- _DOCUMENT SEGMENT_:
* * *
The interesting question is: why? It is a question to be asked on both sides. What is appealing about kitsch, like Kinkade’s art, and why does it arouse such hatred?

The most powerful critique of kitsch I know comes from the Czech novelist Milan Kundera, in the sixth chapter of his philosophical novel The Unbearable Lightness of Being. For Kundera, what kitsch expresses, effectively, is a refusal to face the problem of bad: “kitsch is the absolute denial of shit, in both the literal and figurative senses of the word; kitsch excludes everything from its purview which is essentially unacceptable in human existence.” (248)

The problem with kitsch, for Kundera, is that what it depicts is false. In a Kinkade painting, nothing that is depicted is bad. It matters here that Kinkade was a devout Christian. Kundera introduces his discussion of kitsch as follows:

Behind all the European faiths, religious and political, we find the first chapter of Genesis, which tells us that the world was created properly, that human existence is good, and that we are theerefore entitled to multiply. Let us call this basic faith a categorical agreement with being. (248, emphasis in original)
* * *
- _PROBLEMS TO SOLVE_:
a – In the passage on kitsch, list what the quoted Kundera passage says the first chapter of Genesis tells us.
b – Go on with the passage on kitsch, starting after its last sentence.
* * *
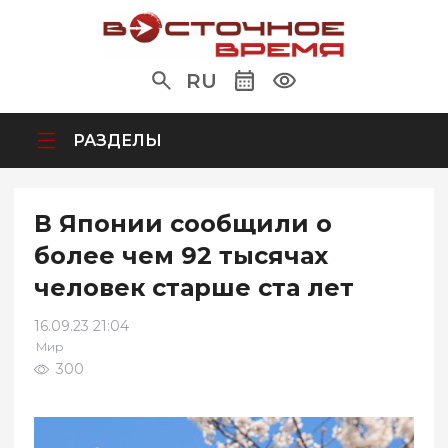
RU
РАЗДЕЛЫ
В Японии сообщили о
более чем 92 тысячах
человек старше ста лет
16.09.23 21:04
Мир
300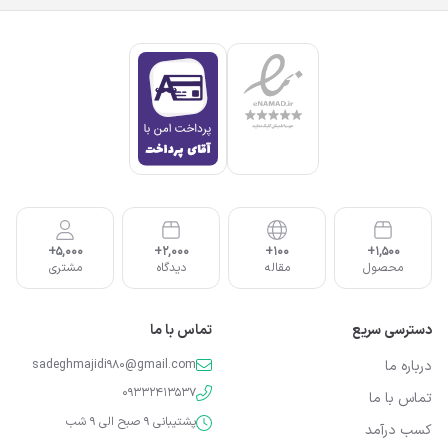
5,000+
2,000+
100+
1,500+
محصول
مقاله
دیدگاه
مشتری
دسترسی سریع
تماس با ما
درباره ما
sadeghmajidi980@gmail.com
09332413537
تماس با ما
پشتیبانی 9 صبح الی 9 شب
کسب درآمد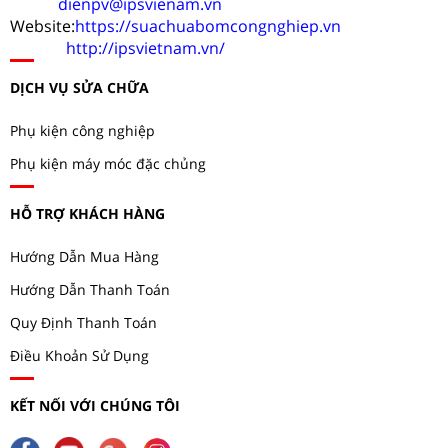
dienpv@ipsvienam.vn
Website:
https://suachuabomcongnghiep.vn
http://ipsvietnam.vn/
DỊCH VỤ SỬA CHỮA
Phụ kiện công nghiệp
Phụ kiện máy móc đặc chủng
HỖ TRỢ KHÁCH HÀNG
Hướng Dẫn Mua Hàng
Hướng Dẫn Thanh Toán
Quy Định Thanh Toán
Điều Khoản Sử Dụng
KẾT NỐI VỚI CHÚNG TÔI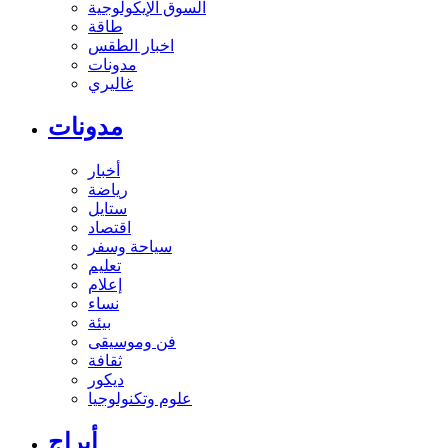
السوق الإيكولوجية
طاقة
اخبار الطقس
مدونات
غاليري
مدونات
أخبار
رياضة
ستايل
اقتصاد
سياحة وسفر
تعليم
إعلام
نساء
بيئة
فن وموسيقى
ثقافة
ديكور
علوم وتكنولوجيا
أبراج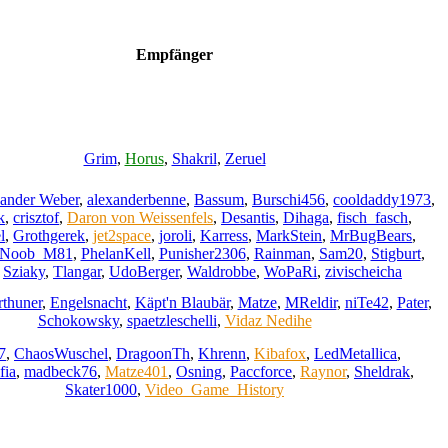
Empfänger
Grim
,
Horus
,
Shakril
,
Zeruel
ander Weber
,
alexanderbenne
,
Bassum
,
Burschi456
,
cooldaddy1973
,
k
,
crisztof
,
Daron von Weissenfels
,
Desantis
,
Dihaga
,
fisch_fasch
,
l
,
Grothgerek
,
jet2space
,
joroli
,
Karress
,
MarkStein
,
MrBugBears
,
Noob_M81
,
PhelanKell
,
Punisher2306
,
Rainman
,
Sam20
,
Stigburt
,
,
Sziaky
,
Tlangar
,
UdoBerger
,
Waldrobbe
,
WoPaRi
,
zivischeicha
rthuner
,
Engelsnacht
,
Käpt'n Blaubär
,
Matze
,
MReldir
,
niTe42
,
Pater
,
Schokowsky
,
spaetzleschelli
,
Vidaz Nedihe
7
,
ChaosWuschel
,
DragoonTh
,
Khrenn
,
Kibafox
,
LedMetallica
,
fia
,
madbeck76
,
Matze401
,
Osning
,
Paccforce
,
Raynor
,
Sheldrak
,
Skater1000
,
Video_Game_History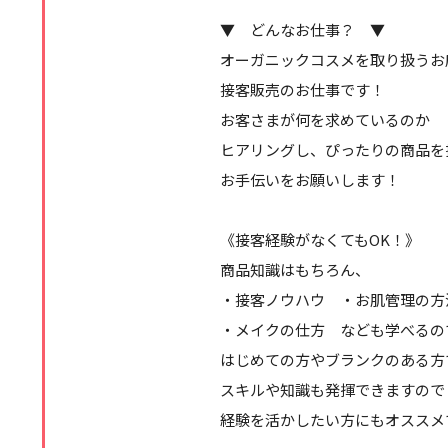
▼ どんなお仕事？ ▼
オーガニックコスメを取り扱うお
接客販売のお仕事です！
お客さまが何を求めているのか
ヒアリングし、ぴったりの商品を
お手伝いをお願いします！
《接客経験がなくてもOK！》
商品知識はもちろん、
・接客ノウハウ ・お肌管理の方
・メイクの仕方 なども学べるの
はじめての方やブランクのある方
スキルや知識も発揮できますので
経験を活かしたい方にもオススメ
* * *
- _EXPECTED RESULTS_:
a –
- that the world was created properly
- that human existence is good
- that we are entitled to multiply

b –
Kitsch, in turn, is “the aesthetic ideal of the categorical agreement with being”: it is a world in which everything bad is systematically excluded. Not merely the evil or even the ignorant, but the ugly and the disgusting, are all whitewashed away. The world depicted by kitsch cannot be the real world.

Kitsch is a fiction, then, but not merely that. That kitsch is fiction (and in that sense perhaps technically a lie) cannot itself be the problem (as was the case with the ethics of Santa). For Kundera, of course, is himself writing fiction – and in a way more self-aware and self-referential than most. But fiction, in telling us a story that did not happen, nevertheless typically tries to tell us something about the real world as well. Kundera’s objection to kitsch, as I understand it, is that not that the fictions it tells are themselves false, but that those fictions make false claims about the real world. And dangerously so, in that those fictions can be (and are) exploited by politicians on all sides.

If the issue is put in those terms, then the question of kitsch seems to come down to a basic philosophical question: truth or happiness? Kitsch buys happiness at the expense of truth. There is no question that kitsch is beautiful if one defines beauty simply as that which gives pleasure. (Which, in turn, leads to the claim that beauty is in the eye of the beholder.) But if that is so, many will quite reasonably object either to the definition of beauty, or to beauty itself thus defined. I have argued myself that there is more to life than pleasure.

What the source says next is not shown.